**TASK REQUIREMENTS**
a – List the examples of "first responders" that the Sensible Sentencing Trust statement gives in its opening description of the Bill.
b – Return everything in the Sensible Sentencing Trust statement from "30th May 2018" down to "and prison officers.", copied word for word.

**DOCUMENT SECTION**
....
Sensible Sentencing Trust applauds New Zealand First Bill

30th May 2018

The Sensible Sentencing Trust fully supports New Zealand First MP Darroch Ball’s private members Bill which would provide for a mandatory jail sentence of six months for assaults on “first responders” such as ambulance officers, paramedics and prison officers.

http://www.legislation.govt.nz/bill/member/2018/0064/latest/whole.html#LMS43773

“There are far too many assaults on people in the helping professions, and ambulance officers attending a call out, often late at night, are particularly vulnerable to attacks from drunks and others” said Sensible Sentencing founder Garth McVicar today.

“In our offender friendly justice system, such offenders frequently get no jail time, just a fine they never pay. If anything, Mr Ball’s Bill is too lenient. Thanks to the Sentencing Act, the six month sentence the Bill proposes is automatically cut in half to three months. We would fully support a one year sentence for attacks on first responders, which would automatically become a six month sentence” McVicar said.

“We agree with Mr Ball that prison officers also deserve recognition for the difficult and often dangerous job they do, managing some of the worst scumbags in our society. They are frequently assaulted in the course of their work, and sometimes killed. Because the so called ‘human rights’ of the prisoners are given greater recognition than we believe they should be, prison officers often face disciplinary action for situations they are forced into by inmates who know how to game the system” said McVicar.

“Assaults on police quite rightly attract a different category of sentence from ‘ordinary assaults’; their job is one of the most dangerous there is, going into unknown situations where violence may erupt with little or no warning every day. We see no reason why assaults on prison officers should not similarly be regarded as more serious.”

“We applaud Mr Ball for this initiative, which will have widespread public support. It will be interesting indeed to see if New Zealand First’s colleagues in the Labour Party put protection of the vulnerable before their ideological commitment to going soft on crime and lend their support to Mr Ball’s Bill. We certainly hope they will.”
....
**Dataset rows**
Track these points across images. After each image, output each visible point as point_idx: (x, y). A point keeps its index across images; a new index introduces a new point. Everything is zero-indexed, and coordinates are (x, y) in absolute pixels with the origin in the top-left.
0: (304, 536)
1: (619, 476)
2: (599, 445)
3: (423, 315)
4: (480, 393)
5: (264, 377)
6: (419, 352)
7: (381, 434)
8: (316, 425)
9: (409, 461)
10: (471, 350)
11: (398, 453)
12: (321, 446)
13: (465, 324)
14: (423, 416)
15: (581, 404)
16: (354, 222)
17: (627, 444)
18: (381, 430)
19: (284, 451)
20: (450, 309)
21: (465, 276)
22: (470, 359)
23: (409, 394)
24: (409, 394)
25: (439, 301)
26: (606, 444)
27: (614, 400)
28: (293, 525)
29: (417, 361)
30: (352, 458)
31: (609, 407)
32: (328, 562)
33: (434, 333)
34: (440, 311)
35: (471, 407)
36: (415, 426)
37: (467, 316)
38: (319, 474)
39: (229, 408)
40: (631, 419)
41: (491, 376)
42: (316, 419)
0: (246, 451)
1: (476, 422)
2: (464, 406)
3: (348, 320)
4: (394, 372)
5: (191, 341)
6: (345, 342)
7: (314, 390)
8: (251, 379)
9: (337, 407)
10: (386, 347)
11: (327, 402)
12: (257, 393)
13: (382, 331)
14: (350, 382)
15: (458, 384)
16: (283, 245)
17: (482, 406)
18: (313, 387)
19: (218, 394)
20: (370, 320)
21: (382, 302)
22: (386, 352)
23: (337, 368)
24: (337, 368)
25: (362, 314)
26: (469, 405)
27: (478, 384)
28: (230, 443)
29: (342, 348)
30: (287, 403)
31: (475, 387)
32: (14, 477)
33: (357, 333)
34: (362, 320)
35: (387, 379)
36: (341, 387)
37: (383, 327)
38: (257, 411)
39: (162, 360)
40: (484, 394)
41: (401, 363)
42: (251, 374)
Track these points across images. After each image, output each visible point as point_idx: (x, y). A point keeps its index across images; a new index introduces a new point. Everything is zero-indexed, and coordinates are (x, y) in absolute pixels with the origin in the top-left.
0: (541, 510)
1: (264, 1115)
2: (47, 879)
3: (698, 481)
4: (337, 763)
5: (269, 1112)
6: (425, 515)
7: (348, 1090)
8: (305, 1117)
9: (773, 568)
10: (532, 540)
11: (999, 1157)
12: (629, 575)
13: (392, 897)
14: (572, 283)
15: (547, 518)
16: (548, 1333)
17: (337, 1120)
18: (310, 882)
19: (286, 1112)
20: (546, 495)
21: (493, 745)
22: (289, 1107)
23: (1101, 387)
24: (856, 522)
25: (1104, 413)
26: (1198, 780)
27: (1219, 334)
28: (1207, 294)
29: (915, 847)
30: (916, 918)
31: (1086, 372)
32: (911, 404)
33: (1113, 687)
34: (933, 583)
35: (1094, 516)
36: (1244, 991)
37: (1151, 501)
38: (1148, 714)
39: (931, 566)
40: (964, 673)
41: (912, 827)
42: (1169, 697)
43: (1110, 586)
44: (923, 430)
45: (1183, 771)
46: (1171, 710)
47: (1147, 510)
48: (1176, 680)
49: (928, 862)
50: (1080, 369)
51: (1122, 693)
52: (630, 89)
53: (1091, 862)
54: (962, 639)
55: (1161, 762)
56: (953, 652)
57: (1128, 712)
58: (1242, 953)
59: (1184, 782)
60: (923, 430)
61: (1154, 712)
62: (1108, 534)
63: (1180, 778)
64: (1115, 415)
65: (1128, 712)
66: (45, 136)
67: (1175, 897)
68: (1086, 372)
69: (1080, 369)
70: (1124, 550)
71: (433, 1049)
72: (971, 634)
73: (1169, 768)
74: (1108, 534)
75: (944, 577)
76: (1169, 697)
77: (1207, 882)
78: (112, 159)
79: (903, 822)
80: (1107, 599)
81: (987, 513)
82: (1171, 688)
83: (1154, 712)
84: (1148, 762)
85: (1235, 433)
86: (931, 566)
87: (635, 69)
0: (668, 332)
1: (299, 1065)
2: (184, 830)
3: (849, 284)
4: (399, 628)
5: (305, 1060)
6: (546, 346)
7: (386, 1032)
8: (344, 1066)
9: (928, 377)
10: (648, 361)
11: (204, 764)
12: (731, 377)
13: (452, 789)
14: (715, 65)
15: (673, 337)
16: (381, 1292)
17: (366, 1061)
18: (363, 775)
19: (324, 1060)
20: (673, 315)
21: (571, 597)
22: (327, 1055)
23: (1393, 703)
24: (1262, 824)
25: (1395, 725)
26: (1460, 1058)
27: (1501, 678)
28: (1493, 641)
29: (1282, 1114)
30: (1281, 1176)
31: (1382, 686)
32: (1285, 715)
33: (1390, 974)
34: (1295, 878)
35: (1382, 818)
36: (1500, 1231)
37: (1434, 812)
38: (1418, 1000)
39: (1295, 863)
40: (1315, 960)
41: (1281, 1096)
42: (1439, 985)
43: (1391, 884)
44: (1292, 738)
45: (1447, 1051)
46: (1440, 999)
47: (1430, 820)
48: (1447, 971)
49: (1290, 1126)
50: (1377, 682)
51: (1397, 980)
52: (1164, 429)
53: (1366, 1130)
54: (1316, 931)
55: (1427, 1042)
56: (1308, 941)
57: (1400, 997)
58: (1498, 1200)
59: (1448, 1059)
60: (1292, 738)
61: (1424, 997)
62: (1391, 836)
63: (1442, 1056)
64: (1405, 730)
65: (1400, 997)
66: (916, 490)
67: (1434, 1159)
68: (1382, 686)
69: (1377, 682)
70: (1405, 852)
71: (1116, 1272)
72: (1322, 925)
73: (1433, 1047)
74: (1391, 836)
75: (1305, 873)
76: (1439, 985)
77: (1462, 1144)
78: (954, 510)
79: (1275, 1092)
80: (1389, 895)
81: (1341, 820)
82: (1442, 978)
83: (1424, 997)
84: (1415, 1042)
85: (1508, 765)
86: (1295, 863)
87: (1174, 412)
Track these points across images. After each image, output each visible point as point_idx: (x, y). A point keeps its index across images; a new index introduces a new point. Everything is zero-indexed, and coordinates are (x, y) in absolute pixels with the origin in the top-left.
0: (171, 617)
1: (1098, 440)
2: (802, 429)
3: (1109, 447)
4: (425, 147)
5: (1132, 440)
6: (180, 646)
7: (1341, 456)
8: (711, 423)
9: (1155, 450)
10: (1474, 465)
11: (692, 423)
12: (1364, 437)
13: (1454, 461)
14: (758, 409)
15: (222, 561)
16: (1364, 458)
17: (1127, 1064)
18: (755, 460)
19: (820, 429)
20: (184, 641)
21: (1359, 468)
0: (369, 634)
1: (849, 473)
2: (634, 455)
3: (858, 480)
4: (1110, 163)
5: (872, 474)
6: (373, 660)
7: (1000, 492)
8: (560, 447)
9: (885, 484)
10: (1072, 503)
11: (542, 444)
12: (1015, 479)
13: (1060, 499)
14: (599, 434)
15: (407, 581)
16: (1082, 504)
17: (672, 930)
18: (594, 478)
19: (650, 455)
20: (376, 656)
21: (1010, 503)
....
**SOLUTIONS IN ORDER**
a –
- ambulance officers
- paramedics
- prison officers

b –
30th May 2018

The Sensible Sentencing Trust fully supports New Zealand First MP Darroch Ball’s private members Bill which would provide for a mandatory jail sentence of six months for assaults on “first responders” such as ambulance officers, paramedics and prison officers.